# YOUR GOAL
Your copy should match the records below word for word and contain no pictures.

━━━━━━━━

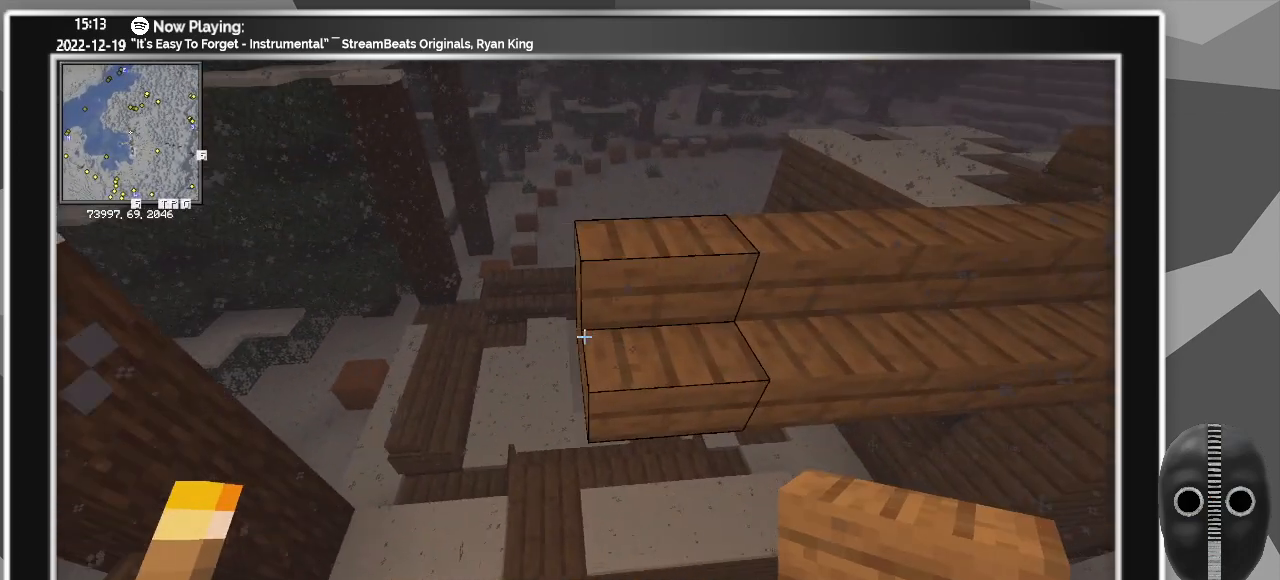
{"keys": [], "mouse": ["right"], "events": [[467, "mouse_right", "down"]]}
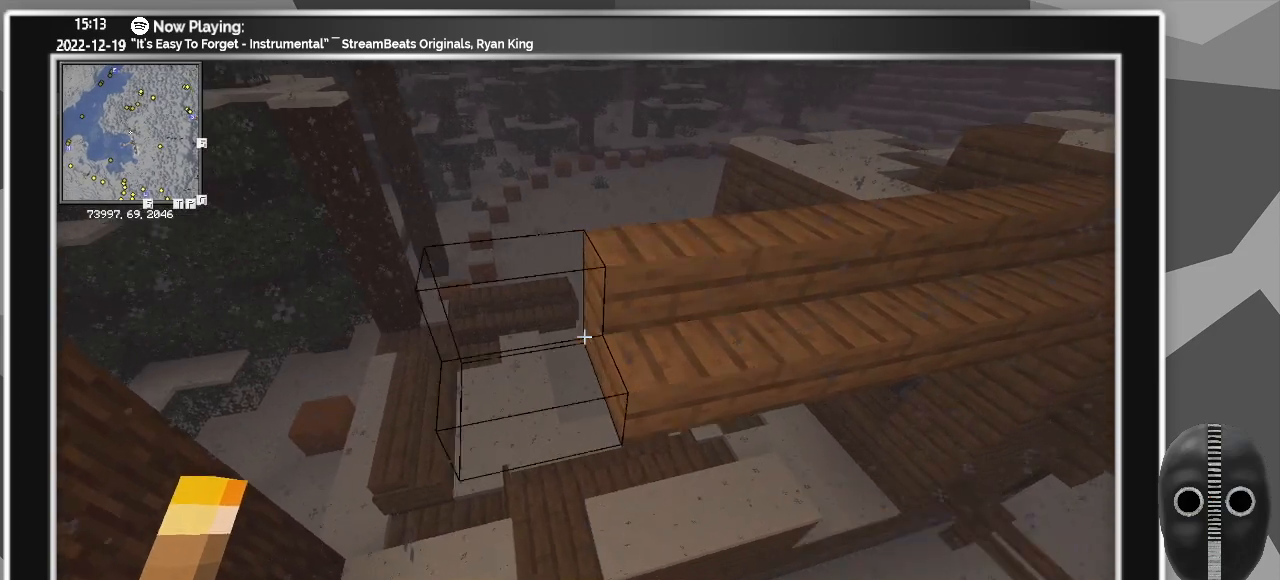
{"keys": [], "mouse": [], "events": [[67, "mouse_right", "up"], [150, "a", "down"], [300, "a", "up"]]}
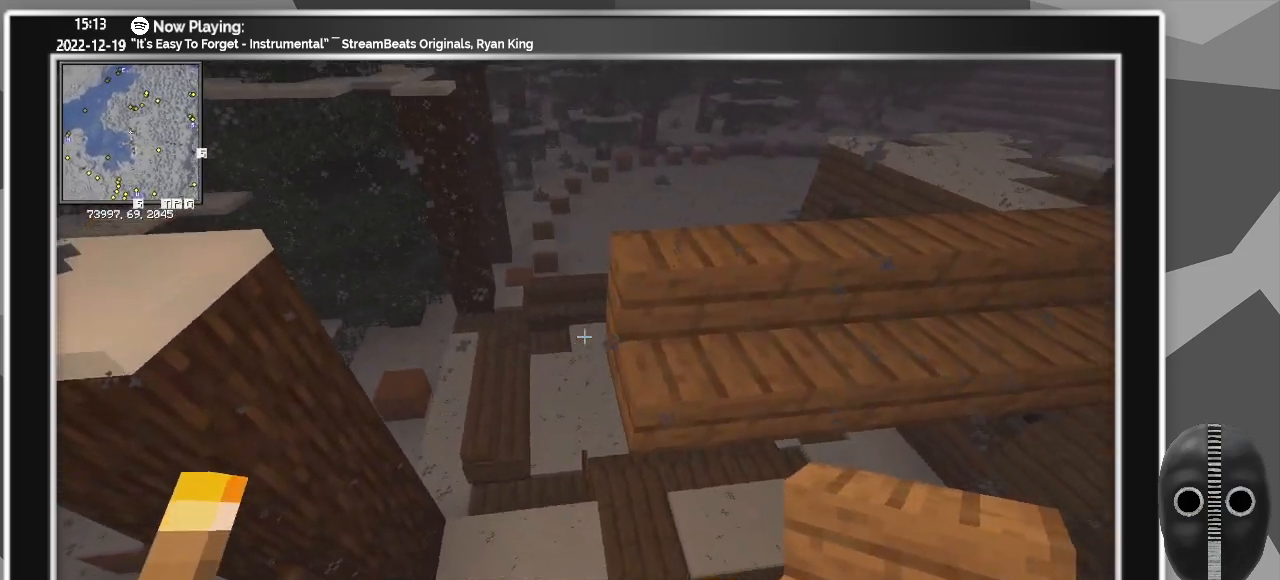
{"keys": [], "mouse": ["right"], "events": [[400, "mouse_right", "down"]]}
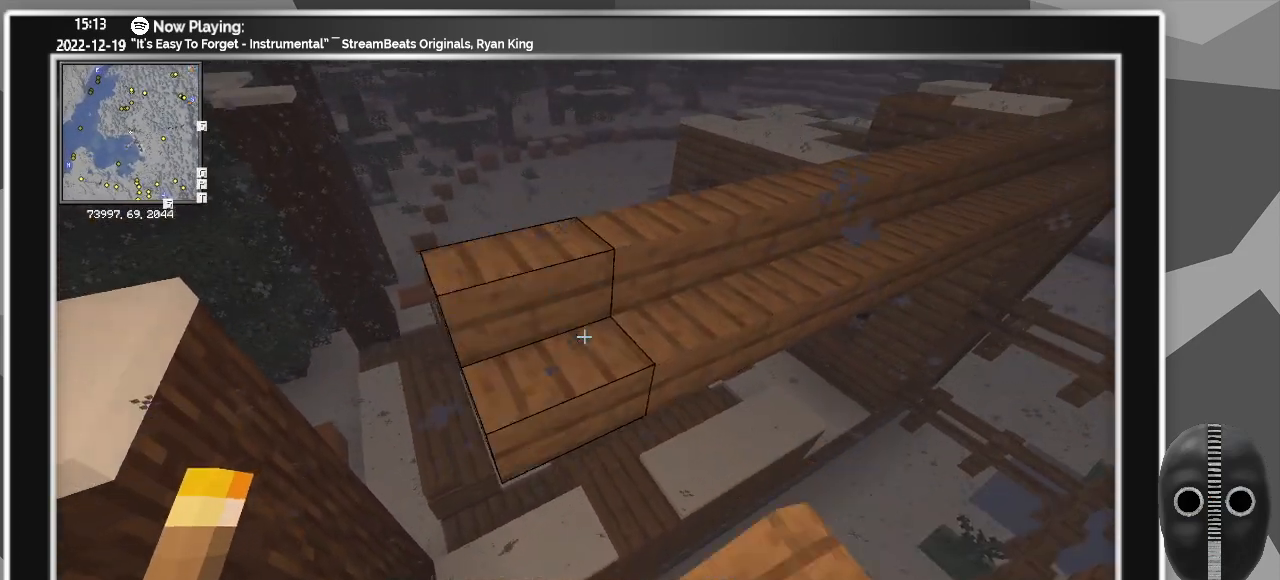
{"keys": [], "mouse": [], "events": [[50, "mouse_right", "up"]]}
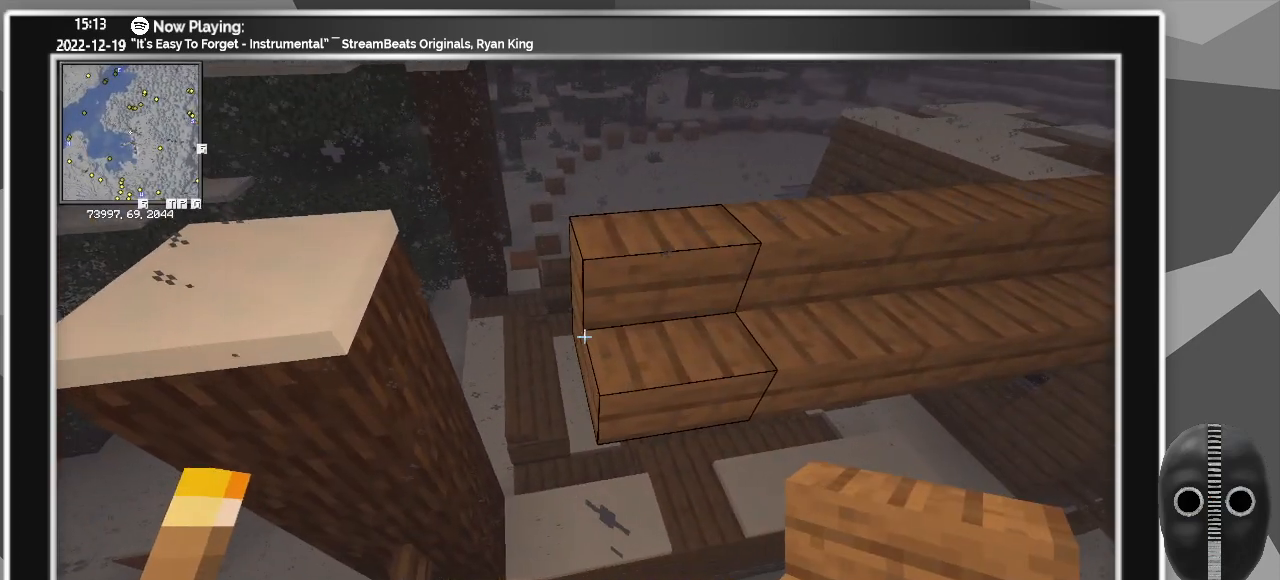
{"keys": [], "mouse": [], "events": [[167, "mouse_right", "down"], [300, "mouse_right", "up"], [350, "a", "down"], [500, "a", "up"]]}
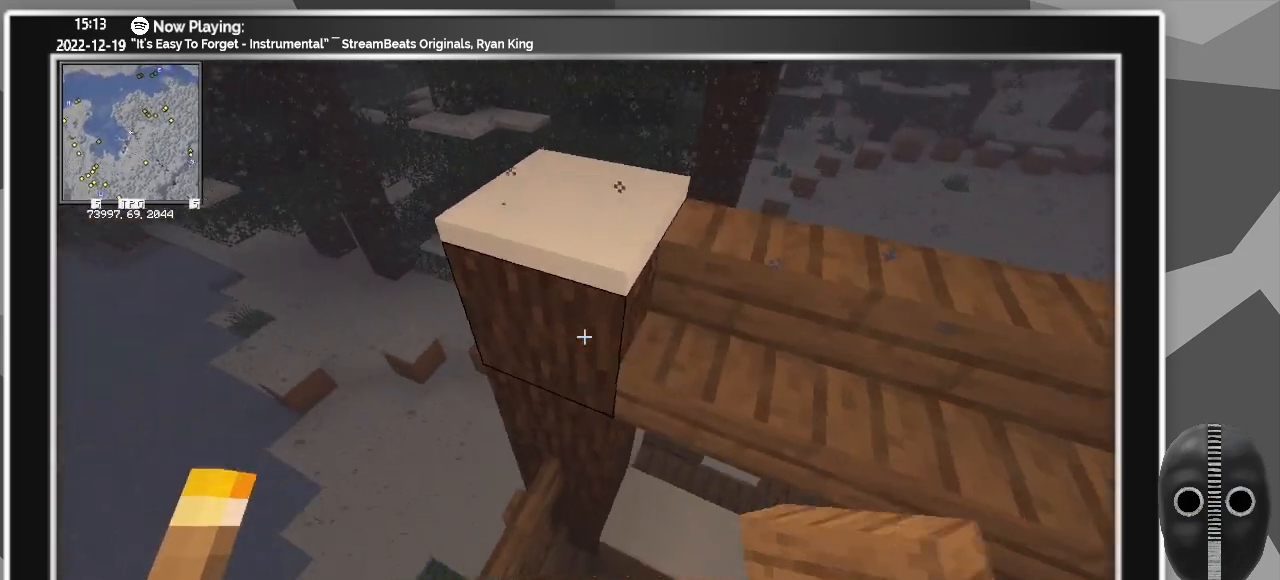
{"keys": [], "mouse": [], "events": [[117, "mouse_left", "down"], [217, "mouse_left", "up"]]}
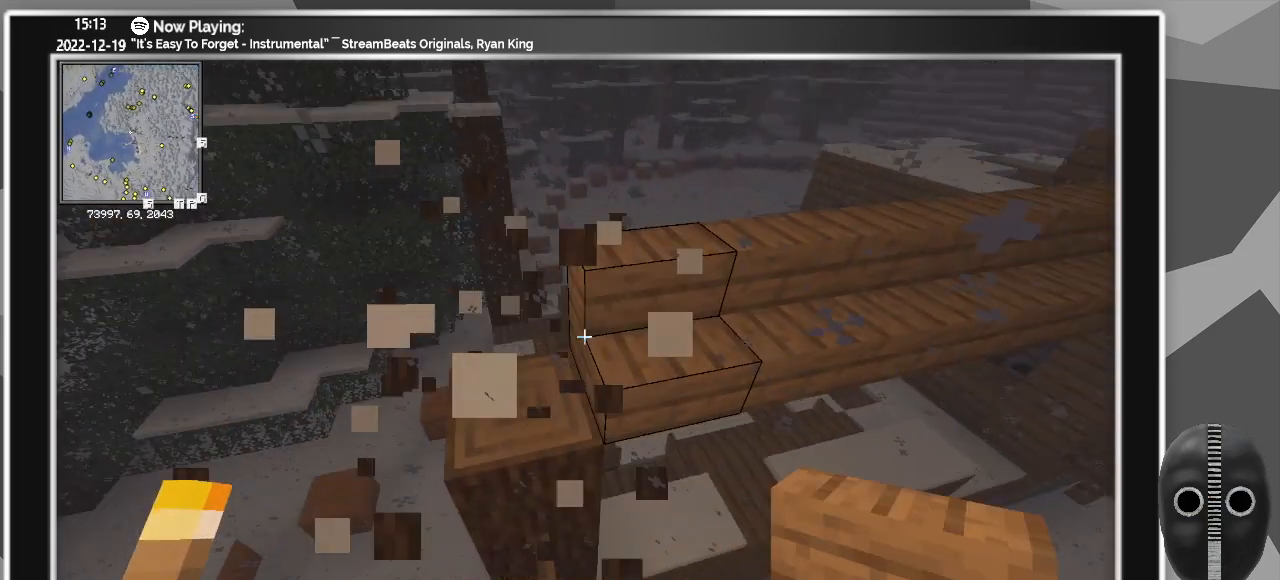
{"keys": ["a"], "mouse": [], "events": [[283, "mouse_right", "down"], [383, "mouse_right", "up"], [467, "a", "down"]]}
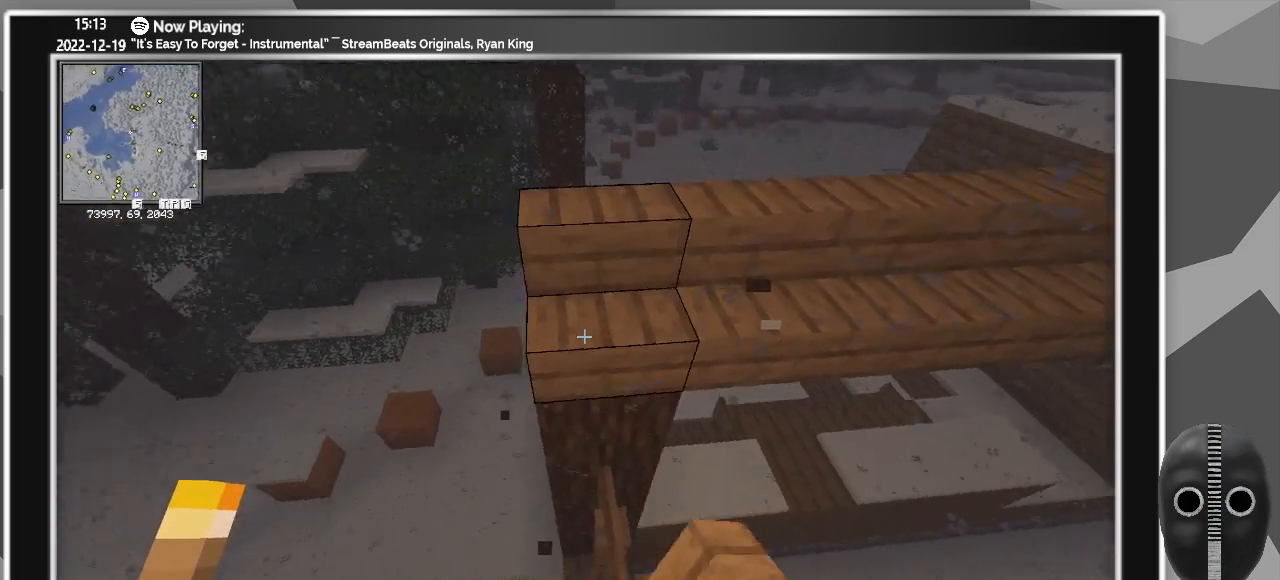
{"keys": [], "mouse": [], "events": [[117, "a", "up"]]}
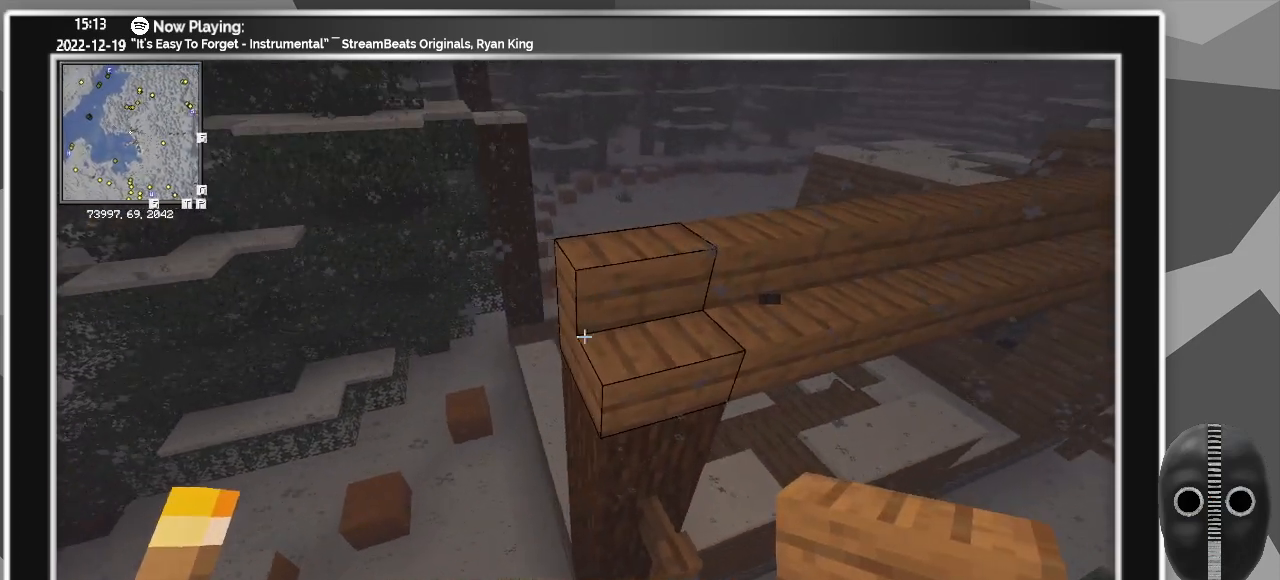
{"keys": ["a"], "mouse": [], "events": [[183, "mouse_right", "down"], [267, "mouse_right", "up"], [467, "a", "down"]]}
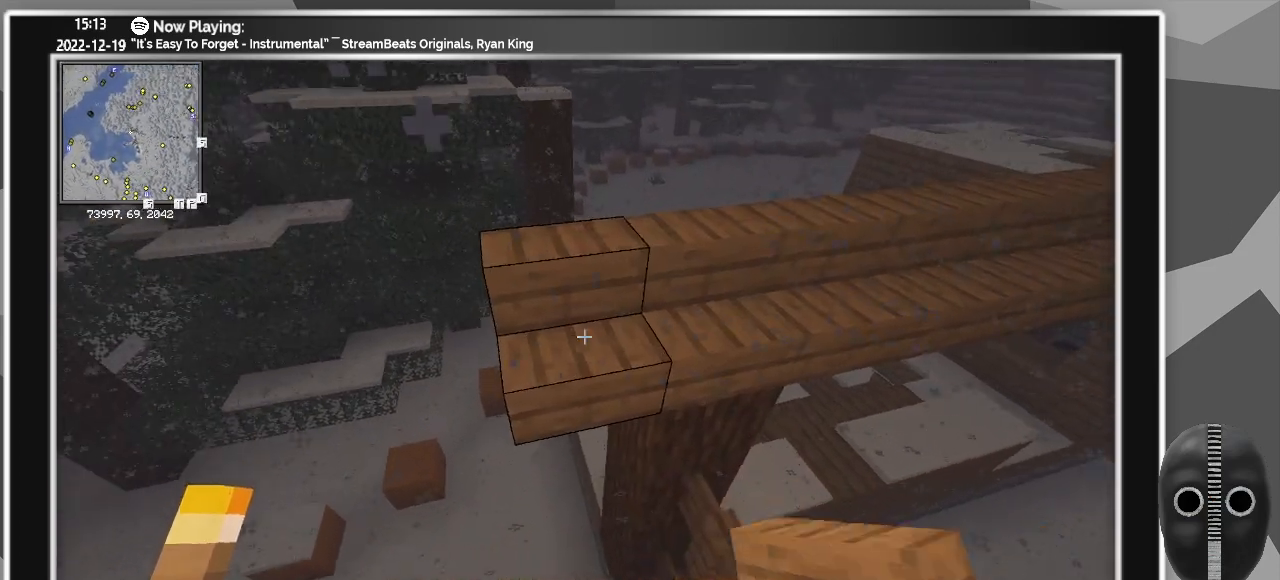
{"keys": ["a", "w"], "mouse": [], "events": [[50, "w", "down"]]}
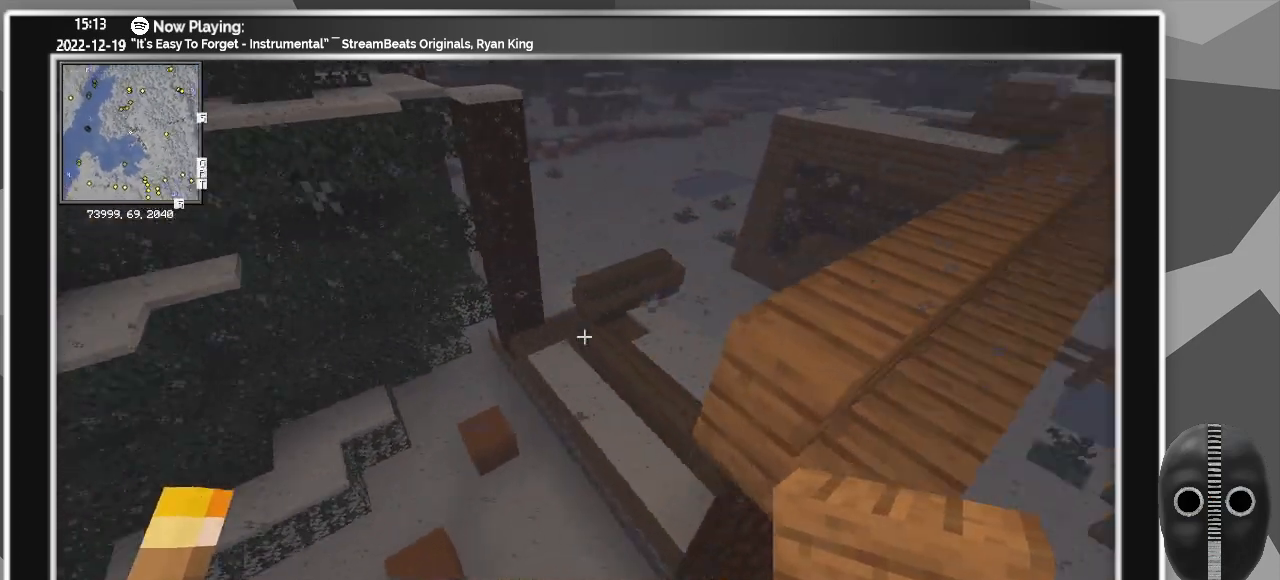
{"keys": ["w"], "mouse": [], "events": [[483, "a", "up"]]}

━━━━━━━━

# RESPONSE
{"keys": [], "mouse": ["right"], "events": [[467, "mouse_right", "down"]]}
{"keys": [], "mouse": [], "events": [[67, "mouse_right", "up"], [150, "a", "down"], [300, "a", "up"]]}
{"keys": [], "mouse": ["right"], "events": [[400, "mouse_right", "down"]]}
{"keys": [], "mouse": [], "events": [[50, "mouse_right", "up"]]}
{"keys": [], "mouse": [], "events": [[167, "mouse_right", "down"], [300, "mouse_right", "up"], [350, "a", "down"], [500, "a", "up"]]}
{"keys": [], "mouse": [], "events": [[117, "mouse_left", "down"], [217, "mouse_left", "up"]]}
{"keys": ["a"], "mouse": [], "events": [[283, "mouse_right", "down"], [383, "mouse_right", "up"], [467, "a", "down"]]}
{"keys": [], "mouse": [], "events": [[117, "a", "up"]]}
{"keys": ["a"], "mouse": [], "events": [[183, "mouse_right", "down"], [267, "mouse_right", "up"], [467, "a", "down"]]}
{"keys": ["a", "w"], "mouse": [], "events": [[50, "w", "down"]]}
{"keys": ["w"], "mouse": [], "events": [[483, "a", "up"]]}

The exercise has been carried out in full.